TAREFA |
Formate as linhas de todos os registros como uma tabela Markdown com as colunas Nº e Linha, numerando cada linha e omitindo as linhas em branco.

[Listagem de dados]
....

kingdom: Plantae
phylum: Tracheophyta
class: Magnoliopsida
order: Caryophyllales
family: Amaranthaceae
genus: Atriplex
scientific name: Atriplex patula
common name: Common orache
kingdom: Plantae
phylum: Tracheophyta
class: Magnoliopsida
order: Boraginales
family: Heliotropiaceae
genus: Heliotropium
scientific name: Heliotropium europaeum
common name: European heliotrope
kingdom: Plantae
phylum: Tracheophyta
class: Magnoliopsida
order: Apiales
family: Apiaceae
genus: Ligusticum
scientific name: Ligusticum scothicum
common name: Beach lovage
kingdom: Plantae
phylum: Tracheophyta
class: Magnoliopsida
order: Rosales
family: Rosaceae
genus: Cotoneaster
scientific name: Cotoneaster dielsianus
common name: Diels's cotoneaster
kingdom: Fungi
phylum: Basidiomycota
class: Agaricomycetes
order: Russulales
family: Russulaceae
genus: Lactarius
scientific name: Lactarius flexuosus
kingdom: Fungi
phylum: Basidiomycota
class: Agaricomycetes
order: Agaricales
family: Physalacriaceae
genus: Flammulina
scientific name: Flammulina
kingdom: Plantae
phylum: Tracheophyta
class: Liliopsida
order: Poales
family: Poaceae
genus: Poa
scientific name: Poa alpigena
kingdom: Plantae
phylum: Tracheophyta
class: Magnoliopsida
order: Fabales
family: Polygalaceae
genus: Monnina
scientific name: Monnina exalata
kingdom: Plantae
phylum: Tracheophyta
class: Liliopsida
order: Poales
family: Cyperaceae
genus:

....

RESOLUÇÃO ESCRITA |
| Nº | Linha |
|---|---|
| 1 | kingdom: Plantae |
| 2 | phylum: Tracheophyta |
| 3 | class: Magnoliopsida |
| 4 | order: Caryophyllales |
| 5 | family: Amaranthaceae |
| 6 | genus: Atriplex |
| 7 | scientific name: Atriplex patula |
| 8 | common name: Common orache |
| 9 | kingdom: Plantae |
| 10 | phylum: Tracheophyta |
| 11 | class: Magnoliopsida |
| 12 | order: Boraginales |
| 13 | family: Heliotropiaceae |
| 14 | genus: Heliotropium |
| 15 | scientific name: Heliotropium europaeum |
| 16 | common name: European heliotrope |
| 17 | kingdom: Plantae |
| 18 | phylum: Tracheophyta |
| 19 | class: Magnoliopsida |
| 20 | order: Apiales |
| 21 | family: Apiaceae |
| 22 | genus: Ligusticum |
| 23 | scientific name: Ligusticum scothicum |
| 24 | common name: Beach lovage |
| 25 | kingdom: Plantae |
| 26 | phylum: Tracheophyta |
| 27 | class: Magnoliopsida |
| 28 | order: Rosales |
| 29 | family: Rosaceae |
| 30 | genus: Cotoneaster |
| 31 | scientific name: Cotoneaster dielsianus |
| 32 | common name: Diels's cotoneaster |
| 33 | kingdom: Fungi |
| 34 | phylum: Basidiomycota |
| 35 | class: Agaricomycetes |
| 36 | order: Russulales |
| 37 | family: Russulaceae |
| 38 | genus: Lactarius |
| 39 | scientific name: Lactarius flexuosus |
| 40 | kingdom: Fungi |
| 41 | phylum: Basidiomycota |
| 42 | class: Agaricomycetes |
| 43 | order: Agaricales |
| 44 | family: Physalacriaceae |
| 45 | genus: Flammulina |
| 46 | scientific name: Flammulina |
| 47 | kingdom: Plantae |
| 48 | phylum: Tracheophyta |
| 49 | class: Liliopsida |
| 50 | order: Poales |
| 51 | family: Poaceae |
| 52 | genus: Poa |
| 53 | scientific name: Poa alpigena |
| 54 | kingdom: Plantae |
| 55 | phylum: Tracheophyta |
| 56 | class: Magnoliopsida |
| 57 | order: Fabales |
| 58 | family: Polygalaceae |
| 59 | genus: Monnina |
| 60 | scientific name: Monnina exalata |
| 61 | kingdom: Plantae |
| 62 | phylum: Tracheophyta |
| 63 | class: Liliopsida |
| 64 | order: Poales |
| 65 | family: Cyperaceae |
| 66 | genus: |